As we passed the Eielson Naval base, I saw a very large airfield and simultaneously I watched as two large black planes took off. I assumed that their purpose was for war.
Another large area of land was the Fort Wainwright Army base. I wondered how many men had trained in this very post over the years and what their fate had been after they’d left. One thing was for sure though, military or not there was no shortage of land here.
Entering Fairbanks I’d finally reached the end of this long highway and I was so glad that I’d made it. This city reminded me of a few other places combined. I could see parts of Federal Way, Washington, Des Plaines, Illinois and La Porte, Texas all rolled into one here. It was pretty spread out and it looked more like a big old country town to me.

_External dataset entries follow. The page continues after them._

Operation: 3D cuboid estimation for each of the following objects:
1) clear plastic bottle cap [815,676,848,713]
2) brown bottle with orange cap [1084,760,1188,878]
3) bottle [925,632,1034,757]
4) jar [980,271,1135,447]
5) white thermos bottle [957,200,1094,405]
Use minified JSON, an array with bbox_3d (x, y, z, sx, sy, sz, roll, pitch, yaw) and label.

Gasoline in these parts ranged from $1.14 to $1.31 a gallon. After Ken had filled up we got underway again. The sky above was completely blue and there wasn’t a cloud in sight. As we drove north Ken asked me what I wanted to do next. He wasn’t trying to get rid of me, he was just curious about my plans. I told him if I could hang out with him until he found his fishing spot, then that would suit me fine. He said that I was welcome to stay with him until that time came.

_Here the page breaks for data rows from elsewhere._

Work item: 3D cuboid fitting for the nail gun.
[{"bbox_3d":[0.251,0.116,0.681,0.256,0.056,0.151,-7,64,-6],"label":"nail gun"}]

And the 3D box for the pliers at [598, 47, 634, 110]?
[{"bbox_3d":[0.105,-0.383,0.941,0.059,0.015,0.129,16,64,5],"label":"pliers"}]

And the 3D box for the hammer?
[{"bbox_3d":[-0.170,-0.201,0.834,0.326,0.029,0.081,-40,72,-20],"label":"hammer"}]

Ken wanted to take Highway 2, which ran north of the city, to see what it was all about. Eleven miles into it, the road split and the one we took soon turned into complete dirt. Continuing along it, the scenery became greener with an abundance of trees. One interesting sight was a line of telephone poles that were spaced out from one another. They went on for a long time and each one was leaning over at a thirty degree angle. It looked like they’d all topple over at any minute.
At one point we stopped by a river to drink some of its water. There was snow around the edge and within the current stood some large boulders of ice. It was so cold to sip on but so refreshing at the same time.
We later headed back and took the other fork in the road which went northeast to Fox. Along the way we stopped to ask a Native American about fishing. He told Ken about a few lakes before running across the road to stick his thumb out for a ride. Seconds later, the car that he sought pulled over and he got in.
Again the highway turned into dirt and gravel. Twenty miles later we reached the town of Chatanika. The road by now was so bad that we had to turn around.
On the way back we stopped at the Lower Chatanika River. There were some poplar trees here that had some beaver claw markings on them. The indentations were about a meter up and because of this, most of them were rotten inside and were barely standing. Apparently beaver’s continually claw away at them until they eventually snap. Up the stream was a beaver dam and even though the water around it was brown it was still quite drinkable. Ken attempted to throw his line in here but he didn’t get a catch.
Like I mentioned earlier the permafrost was quite relevant the further north that I traveled and many of the road’s surfaces were quite uneven. Most of the time, it was like driving on a roller coaster. The majority of the highways are in need of constant repair. Ken said that in Canada they mix crushed glass in with the tarmac. I assumed that this helped and it was another preventative against the frost.
After our adventure off the beaten track we decided to head south. We went back to Fairbanks first to stock up on some food. After driving around a few blocks in the city we continued on. Anchorage was three hundred and sixty miles south and this was Ken’s destination.
As we went out of town on Highway 3, the University of Alaska came into view. On top of one of its buildings was a satellite and it seemed to be bigger than the whole university itself. It looked so out of place.
Further on I saw lots of moose, many deer and a few bears. There were mountains of all shapes and sizes in the distance and each were covered in snow.